Swimming with sharks

Untitled 5 381
As well as using radiocarbon dating to assess longevity, Steffensen and his colleagues use a range of experimental procedures to better understand Greenland sharks. These include tagging individuals with satellite pop-up tags to monitor their range and depth, and even wrestling sharks into a large floating respirometer to assess their resting metabolic rate (see image above). The team also constructed a special 4m-long cradle so they could analyse euthanised sharks at sea more carefully. On future expeditions, special deep-water cameras will be attached to baited lines at depths of up to 1,000m to film the sharks’ feeding behaviour. 


Little is known about the worm-like parasites that live on the Greenland shark’s eyes either, and whether it is a parasitic or symbiotic relationship. Analysis of Greenland shark corneas suggests that the tissue is not scarred by the parasitism and that light is still able to reach the retina, although experiments show their nerve responses to flashes of light are among the slowest ever recorded in an animal. Some biologists have suggested that the copepod parasites may be beneficially bioluminescent, helping sharks attract prey or mates in the dark abyssal depths, although there is little evidence to support this. Steffensen, attempting to gather evidence for this during the endless day of the polar summer, once agreed to sit and watch the parasites in the only space they could find that was pitch black – the camp’s cold room. “We got our warm clothes on and sat in there for a few hours, and saw nothing,” he laughs.
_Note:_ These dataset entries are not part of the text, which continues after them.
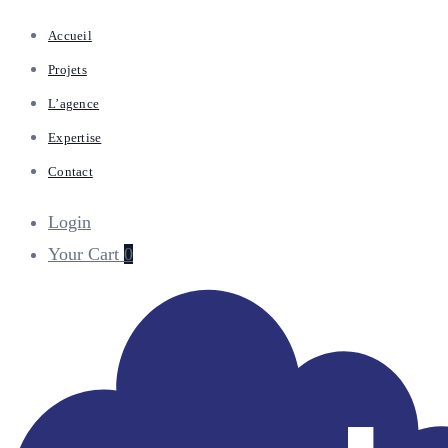
Accueil
Projets
L’agence
Expertise
Contact
Login
Your Cart
0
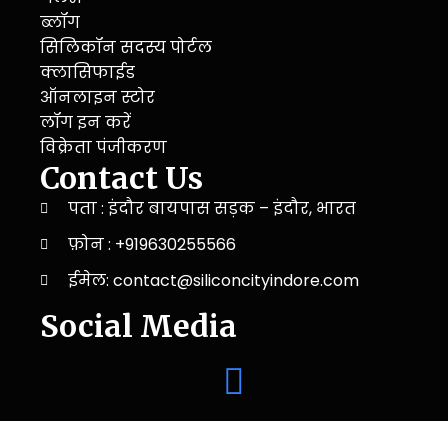
ब्लॉग
सिलिकॉन सदस्य पोर्टल
क्लासिफाईड
ऑनलाइन स्टोर
लॉग इन करें
विक्रेता पंजीकरण
Contact Us
पता : इंदौर बायपास सड़क – इंदौर, भारत
फ़ोन : +919630255566
ईमेल: contact@siliconcityindore.com
Social Media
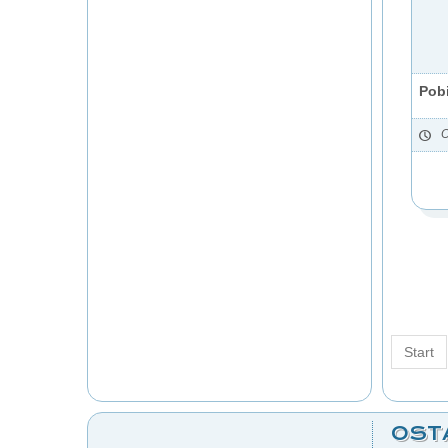
Pobi
O
Start
OST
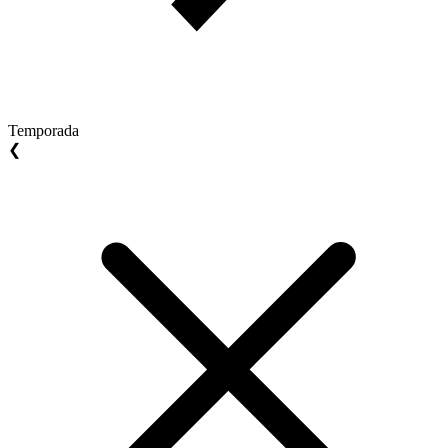
Temporada
❮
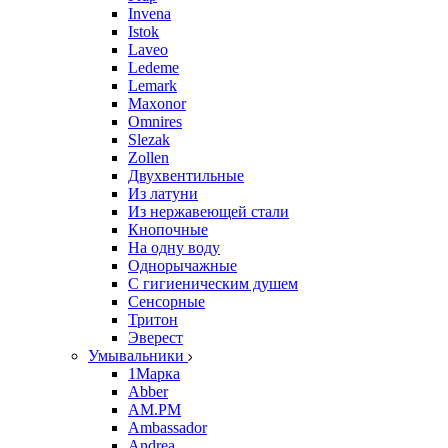
Invena
Istok
Laveo
Ledeme
Lemark
Maxonor
Omnires
Slezak
Zollen
Двухвентильные
Из латуни
Из нержавеющей стали
Кнопочные
На одну воду
Однорычажные
С гигиеническим душем
Сенсорные
Тритон
Эверест
Умывальники
1Марка
Abber
AM.PM
Ambassador
Andrea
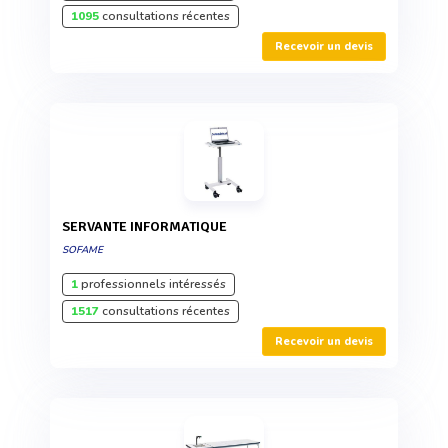
1095
consultations récentes
Recevoir un devis
SERVANTE INFORMATIQUE
SOFAME
1
professionnels intéressés
1517
consultations récentes
Recevoir un devis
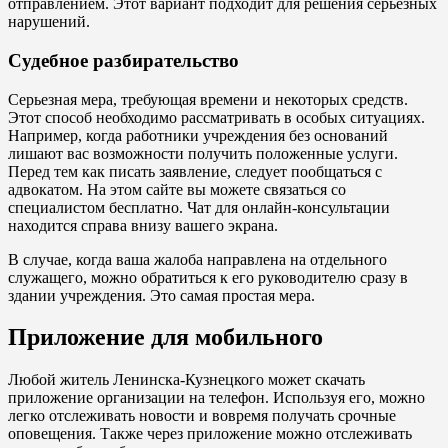
отправлением. Этот вариант подходит для решения серьезных
нарушений.
Судебное разбирательство
Серьезная мера, требующая времени и некоторых средств.
Этот способ необходимо рассматривать в особых ситуациях.
Например, когда работники учреждения без оснований
лишают вас возможности получить положенные услуги.
Перед тем как писать заявление, следует пообщаться с
адвокатом. На этом сайте вы можете связаться со
специалистом бесплатно. Чат для онлайн-консультации
находится справа внизу вашего экрана.
В случае, когда ваша жалоба направлена на отдельного
служащего, можно обратиться к его руководителю сразу в
здании учреждения. Это самая простая мера.
Приложение для мобильного
Любой житель Ленинска-Кузнецкого может скачать
приложение организации на телефон. Используя его, можно
легко отслеживать новости и вовремя получать срочные
оповещения. Также через приложение можно отслеживать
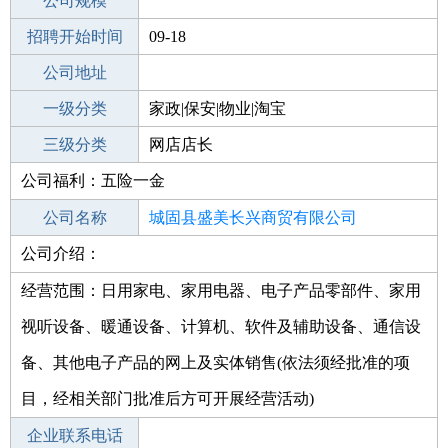
工作地点
公司规模
招聘开始时间
公司电话
09-18
招聘结束时间
公司地址
2021-10-26
一级分类
家政|保安|物业|淘宝
二级分类
三级分类
淘宝/网店
网店店长
公司福利：五险一金
其他行业
公司名称
城固县盛美长兴商贸有限公司
公司介绍：
公司类型
有限责任公司(自然人独资)
经营范围：日用家电、家用电器、电子产品零部件、家用
视听设备、暖通设备、计算机、软件及辅助设备、通信设
备、其他电子产品的网上及实体销售(依法须经批准的项
目，经相关部门批准后方可开展经营活动)
企业联系电话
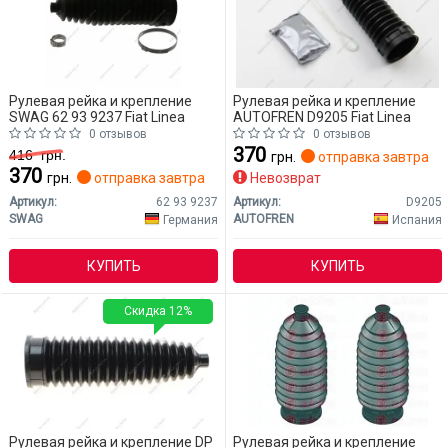
Рулевая рейка и крепление
Рулевая рейка и крепление
SWAG 62 93 9237 Fiat Linea
AUTOFREN D9205 Fiat Linea
0 отзывов
0 отзывов
370
416
грн.
грн.
отправка завтра
370
грн.
отправка завтра
Невозврат
Артикул:
62 93 9237
Артикул:
D9205
SWAG
AUTOFREN
Германия
Испания
КУПИТЬ
КУПИТЬ
Скидка 12%
Рулевая рейка и крепление DP
Рулевая рейка и крепление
Another theory is that the parasites could act as window-cleaners, removing debris and refreshing the surface of the lens to help keep it functional over hundreds of years.

Steffensen’s next expedition will see him and a group of 22 biologists go out and fish for more sharks round the clock, for eight days. One of their key aims is to find individuals of different sizes to help fill in the picture of how the Greenland shark grows.

He hopes that future studies will be able to focus on telomere length and DNA methylation of the shark’s genome to further validate estimates of its longevity, and get more clues about how it protects itself from age-related degradation over such a long lifespan. He would also like to gather better tagging data, including the use of accelerometers, to better understand their movements in the ocean.

 

REFERENCE

1) Nielsen, J. et al. Eye lens radiocarbon reveals centuries of longevity in the Greenland shark (Somniosus microcephalus). Science 353,702–704 (2016).